De los ganadores darán registro las redes sociales, pero conviene decir es que me encontré con refrescantes conocimientos -extraño para estas alturas de mi vida- que confirman que en materia de cocina mexicana solo conocemos la punta del iceberg en tanto conocimiento profundo, tradicional y colectivo. Me hubiera encantado que aquellas y aquellos que enarbolan la vanguardia culinaria mexicana y cuya fama o prestigio internacional les otorga un papel de voceros de la gastronomía nacional se dignaran a participar en estos eventos como un ejercicio primero de humildad profesional, y luego de auténtico apoyo a los espacios universitarios dignos. Pero esa discusión es harina de otro costal, y para ellas y ellos habrá otra oportunidad.

Tamales de camarón al estilo Nayarit realizados con una maestría digna de cualquier restaurante de vanguardia; el muy ganador tamal de maíz con venado seco, elaborado a la usanza ritual de las sociedades originales nayaritas y que con valentía los estudiantes lo presentaron sobre una jícara, solo, sin más guarniciones o añadidos, pero con sobrada explicación de la profundidad litúrgica de su preparación y consumo. El pescado zarandeado sutil y delicado como pocos; un pipián de extraordinaria finura organoléptica y de densidad simbólica única; guisos michoacanos de una fuerza y delicadeza que pocos manejan en el país; y un recorrido en dos platos por la densa y poco conocida gastronomía guanajuatense cuyo resumen práctico cabe en un taco elaborado con sellos ceremoniales de las sociedades prehispánicas.

Los estudiantes fueron unos dignísimos representantes de sus regiones, de sus historias personales, familiares y colectivas.
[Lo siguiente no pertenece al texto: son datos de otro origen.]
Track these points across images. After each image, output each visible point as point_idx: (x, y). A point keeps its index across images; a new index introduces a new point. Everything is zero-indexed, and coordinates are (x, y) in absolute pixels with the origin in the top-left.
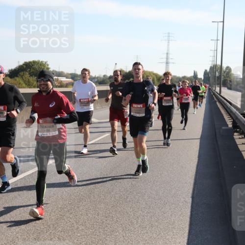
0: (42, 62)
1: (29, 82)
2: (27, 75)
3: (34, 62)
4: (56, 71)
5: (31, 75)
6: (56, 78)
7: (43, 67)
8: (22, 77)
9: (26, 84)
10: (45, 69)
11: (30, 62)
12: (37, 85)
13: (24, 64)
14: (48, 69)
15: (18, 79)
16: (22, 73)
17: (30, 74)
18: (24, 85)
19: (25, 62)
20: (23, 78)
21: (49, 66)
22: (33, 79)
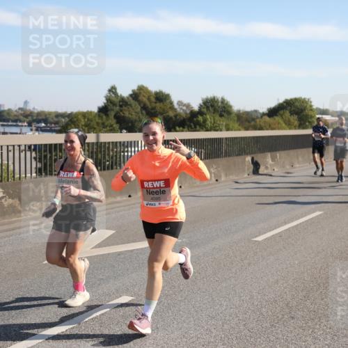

Fueron embajadores de sus culturas y de la manera muy mexicana de comprender la vida a través de la alimentación. Obviamente, a todos ellos (profesores y estudiantes) les deseo un merecido éxito en sus carreras y una incansable actitud de triunfo. Pero lo que más anhelo para ellas y ellos es una irrenunciable fuerza para hacer de este país algo distinto, para no repetir los errores que otros ya cometimos o seguimos cometiendo, pero sobre todo que sepan que, si ya se encontraron por algunas horas en el muy veracruzano municipio de Cuitláhuac, no se dejen nunca. Lo más difícil en la vida es encontrar a tu tribu, quienes comparten valores y pensamientos, aunque el espacio y el tiempo no los haya hecho coincidir naturalmente. La vida no se construye en un concurso, pero sí estoy seguro que comenzará para ustedes. Gracias por unas horas de aprendizaje y de continuar mostrándome mi profunda y asumida ignorancia. Esto apenas comienza.